### CONSIGNE A
Quelles lignes ci-dessous contiennent la chaîne « instrumentName » ? Relevez-les toutes, en tenant compte de la casse.

### TEXTE FOURNI
Dans pratiquement tous les foyers maghrébins, le premier jour de l’an berbère Yennayer est fêté joyeusement autour d’un bon plat préparé à l’occasion. Les enfants y trouvent ainsi une joie immense à déguster les sucreries tolérées en ce jour mais également à savourer les histoires racontées par leur grands-parents. Les mamans profitent aussi de cette occasion pour couper une mèche de cheveux à leurs enfants et leur mettre du henné tout en souhaitant à leur progéniture une vie paisible pleine de succès.

Reste que la question posée par les enfants est celle de connaître l’origine de ces traditions. De sursoit une rafale de questions s’abat sur les adultes comme : que veut dire Yennayer ? D’où est venue son origine ? Est-il propre aux pays du Maghreb ?
Ce qu’il faudrait d’abord retenir et inculquer aux enfants, c’est que Yennayer est le premier jour de l’an du calendrier agraire qui est utilisé depuis l’antiquité par nos ancêtres. Ce calendrier est utilisé à travers tout le Nord africain, ce qui démontre l’immensité de Tamazgha.
Selon plusieurs sites dédiés à cette fête nous apprenons queYennayer correspond en réalité au premier jour de janvier du calendrier julien, qui aujourd’hui est décalé de 13 jours par rapport au calendrier grégorien, soit le 14 janvier de chaque année. Mais en Algérie les avis sont que la date de Yennayer est le 12 janvier suite probablement à une erreur des premières associations culturelles qui ont prôné le retour à cette fête traditionnelle, menacée de disparition.
D’où vient son origine ? Est-elle religieuse à l’instar des autres calendriers ou non ?
Vers 1968, l’académie berbère a proposé de créer une "ère berbère" tout comme il y a une ère chrétienne et une islamique, et a fixé comme an zéro du calendrier berbère les premières manifestations connues de la civilisation berbère, au temps de l’Égypte ancienne, lorsque le roi numide Chechonq Ier (Cacnaq) fondateur de la 22e dynastie égyptienne devint pharaon en Égypte. Avant d’envahir la Palestine, il réunifia l’Égypte en l’an 950 avant J.-C. À Jérusalem, il s’empara de l’or et des trésors du temple de Salomon (un grand évènement cité dans la Bible). Le nom de Yennayer provient du nom latin du mois, «ianuarius ou januarius», lui même nommé en l’honneur de Janus (mythologie), dieu romain des portes et des ouvertures.
Le premier yennayer suivant la naissance d’un garçon était d’une grande importance. Le père ou la mère maintenant effectue la première coupe de cheveux au nouveau-né et marque l’événement par l’achat d’une tête de bœuf. Ce rite augure que l’enfant sera le futur responsable du village. Il est répété lors de la première sortie du garçon au marché. Il est transposé, dans les mêmes conditions, à la fête musulmane chiite de l’achoura, dans certaines localités berbérophones.

### LIGNES À TRAITER
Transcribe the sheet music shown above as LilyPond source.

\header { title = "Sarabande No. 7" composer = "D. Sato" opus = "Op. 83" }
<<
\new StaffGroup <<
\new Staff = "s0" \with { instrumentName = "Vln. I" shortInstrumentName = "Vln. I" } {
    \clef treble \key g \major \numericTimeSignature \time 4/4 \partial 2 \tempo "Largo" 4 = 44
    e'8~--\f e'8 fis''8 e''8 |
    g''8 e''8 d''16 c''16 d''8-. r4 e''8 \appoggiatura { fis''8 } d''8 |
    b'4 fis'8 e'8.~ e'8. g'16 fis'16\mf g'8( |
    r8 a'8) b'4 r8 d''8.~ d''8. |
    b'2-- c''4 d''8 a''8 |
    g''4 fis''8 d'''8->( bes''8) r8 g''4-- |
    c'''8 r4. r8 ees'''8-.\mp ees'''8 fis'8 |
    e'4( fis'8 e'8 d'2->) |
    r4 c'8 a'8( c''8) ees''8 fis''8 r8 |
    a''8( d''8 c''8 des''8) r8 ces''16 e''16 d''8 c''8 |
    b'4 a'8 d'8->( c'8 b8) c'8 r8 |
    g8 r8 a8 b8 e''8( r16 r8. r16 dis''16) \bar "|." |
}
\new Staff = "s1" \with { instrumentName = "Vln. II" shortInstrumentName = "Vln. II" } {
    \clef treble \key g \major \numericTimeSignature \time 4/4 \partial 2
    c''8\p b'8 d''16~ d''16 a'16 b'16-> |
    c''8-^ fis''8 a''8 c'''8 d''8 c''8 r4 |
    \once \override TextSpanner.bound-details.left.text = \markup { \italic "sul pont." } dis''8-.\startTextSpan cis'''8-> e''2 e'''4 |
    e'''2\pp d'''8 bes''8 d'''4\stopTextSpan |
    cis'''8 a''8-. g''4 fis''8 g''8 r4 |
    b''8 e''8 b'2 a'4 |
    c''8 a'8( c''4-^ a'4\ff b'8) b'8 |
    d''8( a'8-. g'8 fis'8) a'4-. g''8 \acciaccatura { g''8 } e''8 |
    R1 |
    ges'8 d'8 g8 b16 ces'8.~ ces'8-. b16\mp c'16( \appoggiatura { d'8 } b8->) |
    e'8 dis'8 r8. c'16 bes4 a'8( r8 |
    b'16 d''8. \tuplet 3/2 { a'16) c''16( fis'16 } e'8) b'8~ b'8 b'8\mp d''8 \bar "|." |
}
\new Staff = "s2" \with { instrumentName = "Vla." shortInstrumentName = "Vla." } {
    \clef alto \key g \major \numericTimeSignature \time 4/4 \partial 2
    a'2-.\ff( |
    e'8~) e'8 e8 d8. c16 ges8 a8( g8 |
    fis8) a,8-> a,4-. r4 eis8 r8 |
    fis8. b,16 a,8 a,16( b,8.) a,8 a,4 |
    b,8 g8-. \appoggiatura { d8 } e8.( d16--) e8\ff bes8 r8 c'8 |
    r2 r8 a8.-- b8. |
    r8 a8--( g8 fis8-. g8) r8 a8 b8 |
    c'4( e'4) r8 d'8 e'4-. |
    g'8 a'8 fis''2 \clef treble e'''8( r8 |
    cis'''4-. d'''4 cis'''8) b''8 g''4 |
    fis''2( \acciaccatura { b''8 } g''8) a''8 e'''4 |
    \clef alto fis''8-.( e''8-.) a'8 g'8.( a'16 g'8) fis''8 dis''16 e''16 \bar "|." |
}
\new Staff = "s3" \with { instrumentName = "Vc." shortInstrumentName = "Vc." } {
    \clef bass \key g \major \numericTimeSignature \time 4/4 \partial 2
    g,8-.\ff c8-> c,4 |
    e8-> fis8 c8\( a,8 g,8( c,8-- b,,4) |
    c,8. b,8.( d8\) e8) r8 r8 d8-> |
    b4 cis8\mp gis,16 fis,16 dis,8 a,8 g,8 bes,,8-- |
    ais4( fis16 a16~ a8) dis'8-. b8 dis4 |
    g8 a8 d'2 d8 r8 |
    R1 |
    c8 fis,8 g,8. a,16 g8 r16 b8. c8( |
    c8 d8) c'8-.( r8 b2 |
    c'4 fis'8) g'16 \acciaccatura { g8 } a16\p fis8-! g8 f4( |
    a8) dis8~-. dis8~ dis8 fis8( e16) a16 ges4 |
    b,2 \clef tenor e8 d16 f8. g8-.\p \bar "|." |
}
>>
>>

### CONSIGNE B
Comment traduire en anglais cette phrase du texte sur Yennayer : « Ce rite augure que l’enfant sera le futur responsable du village. » ?

### RÉSULTAT ATTENDU A
\new Staff = "s0" \with { instrumentName = "Vln. I" shortInstrumentName = "Vln. I" } {
\new Staff = "s1" \with { instrumentName = "Vln. II" shortInstrumentName = "Vln. II" } {
\new Staff = "s2" \with { instrumentName = "Vla." shortInstrumentName = "Vla." } {
\new Staff = "s3" \with { instrumentName = "Vc." shortInstrumentName = "Vc." } {

### RÉSULTAT ATTENDU B
This rite foretells that the child will be the future leader of the village.